A school then, a museum now

school-museum The two-storey building is divided into 39 galleries | Janak Patel

In 2017, a controversy erupted when it was decided to close down Alfred High School, Rajkot, alma mater of Mohandas Karamchand Gandhi. Today, more than a year later, the decision to convert the school into a museum seems to stand vindicated with the number of footfalls per day surpassing the number of students in the school at the time of closure.

In the sprawling building, spread over 600 square metres, the student count touched just over 100 when the Rajkot municipal corporation decided to close down the school. Out of over 100 students, hardly one third attended the school regularly. The students were admitted to the nearby Karan Singh School.

Today, the school, located in the Jubilee Chowk in the heart of Rajkot, constructed by the then Nawab of Junagadh during the British era is home to a museum, one of its kind, for people of all ages.

Says Rajkot Municipal Commissioner Banchhanidhi Pani, “It is the most important location in Rajkot. The footfall is good and foreigners are also visiting the museum.” According to him, they are targeting the youngsters so that they can become aware about the events that shaped India's freedom struggle and brought changes in Gandhi's life.

Set up at a cost of Rs 26 crore, the museum is a collaborative effort of the RMC, Gujarat government and tourism ministry of India. The light and sound show at the venue is also popular.

An added attraction to the museum is a souvenir shop. Pani says soon they will launch an organic food store at the museum.

The entrance to the museum is through a hall in which a group of children are seated facing Gandhi at a prayer. The ambiance of the place takes you to a different world altogether. There are seats available in the room to sit for a while and local guides are more than willing to explain to you about Gandhi's life showcased at the place.

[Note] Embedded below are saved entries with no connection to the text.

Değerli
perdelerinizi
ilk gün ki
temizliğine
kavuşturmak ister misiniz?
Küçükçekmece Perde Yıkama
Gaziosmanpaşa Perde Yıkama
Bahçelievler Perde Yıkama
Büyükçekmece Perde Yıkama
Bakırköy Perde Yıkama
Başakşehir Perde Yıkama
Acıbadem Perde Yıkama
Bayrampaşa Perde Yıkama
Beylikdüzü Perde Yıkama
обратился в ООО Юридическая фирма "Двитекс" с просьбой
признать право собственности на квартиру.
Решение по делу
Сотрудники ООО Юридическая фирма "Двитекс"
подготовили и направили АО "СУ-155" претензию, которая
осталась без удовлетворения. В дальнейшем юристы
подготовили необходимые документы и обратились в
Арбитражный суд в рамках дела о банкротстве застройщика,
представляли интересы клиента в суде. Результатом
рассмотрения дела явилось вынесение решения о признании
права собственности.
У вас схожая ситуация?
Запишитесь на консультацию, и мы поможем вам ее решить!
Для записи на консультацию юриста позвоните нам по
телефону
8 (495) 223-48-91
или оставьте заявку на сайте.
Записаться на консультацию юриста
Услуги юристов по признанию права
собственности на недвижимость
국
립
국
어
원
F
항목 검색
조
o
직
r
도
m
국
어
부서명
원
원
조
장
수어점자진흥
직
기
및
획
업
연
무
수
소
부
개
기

Having cleared the interviews and now recruited to various posts, each day has been a learning experience for them. Says Hiren Katelia, a system operator, “I studied Gandhi in school but here every day I am learning something new.” A fresh graudate, Dwita Pithadia probably would not have dreamt of a better job than this.

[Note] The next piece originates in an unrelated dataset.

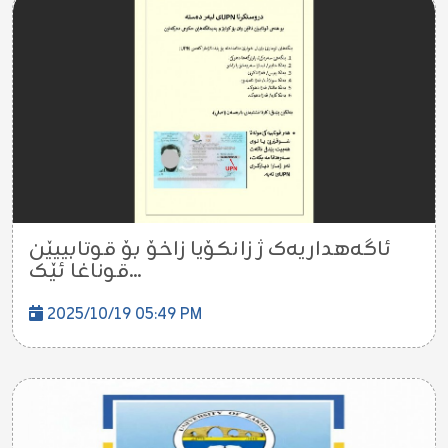
ئاگەهداریەک ژ زانکۆیا زاخۆ بۆ قوتابییێن
قوناغا ئێک...
2025/10/19 05:49 PM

“I studied about Gandhiji before appearing for the interview. But here in the museum you get to learn so much,” she says.

The two-storey building is divided into 39 galleries. The ground floor showcases events in Gandhi's life, beginning with his birth, marriage to Kasturba, the train incident in South Africa, the Kheda Satyagraha and Dandi March to India becoming independent, among other incidents.

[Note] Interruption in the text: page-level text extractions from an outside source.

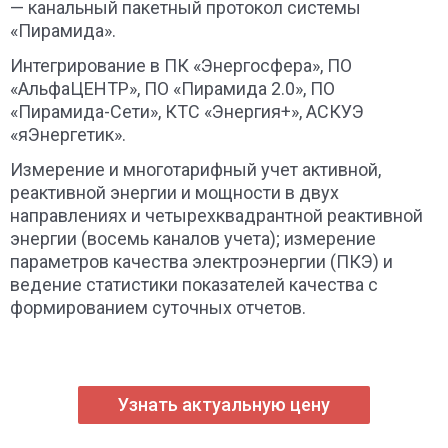
— канальный пакетный протокол системы
«Пирамида».
Интегрирование в ПК «Энергосфера», ПО
«АльфаЦЕНТР», ПО «Пирамида 2.0», ПО
«Пирамида-Сети», КТС «Энергия+», АСКУЭ
«яЭнергетик».
Измерение и многотарифный учет активной,
реактивной энергии и мощности в двух
направлениях и четырехквадрантной реактивной
энергии (восемь каналов учета); измерение
параметров качества электроэнергии (ПКЭ) и
ведение статистики показателей качества с
формированием суточных отчетов.
Узнать актуальную цену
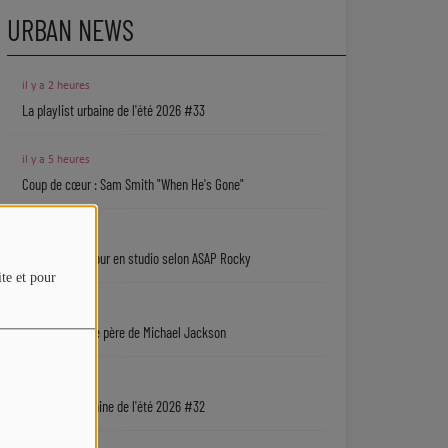
URBAN NEWS
il y a 2 heures
La playlist urbaine de l'été 2026 #33
il y a 5 heures
Coup de cœur : Sam Smith "When He's Gone"
il y a 8 heures
Rihanna de retour en studio selon ASAP Rocky
ite et pour
il y a 12 heures
Une série sur le père de Michael Jackson
06/08
La playlist urbaine de l'été 2026 #32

The first floor is devoted to the principles that Gandhi propagated and practiced—truth, chastity, control of the palate, non-violence, non-possession, fearlessness, non-stealing, dignity of labour, and equality of religions. All this in form of statues, audio visual clips, drawings and much more.

The museum also has some original letters of Gandhi and also throws light on the relationship between him and Sardar Vallabhbhai Patel.

You can also listen to speeches of Gandhi and try your hand at the Gandhi quiz.

In the museum, there is also room where Gandhi studied. Though the benches are new, they are of the types used during his times. School bags, rectangular in shape made out of aluminum, have also been kept.

About two kilometer away from the museum is Kaba Gandhi No Delo, the residence where Gandhi lived when he was studying in Rajkot.

The roofs, the floors, in fact everything, has been redone as the building had got dilapidated, says the caretaker.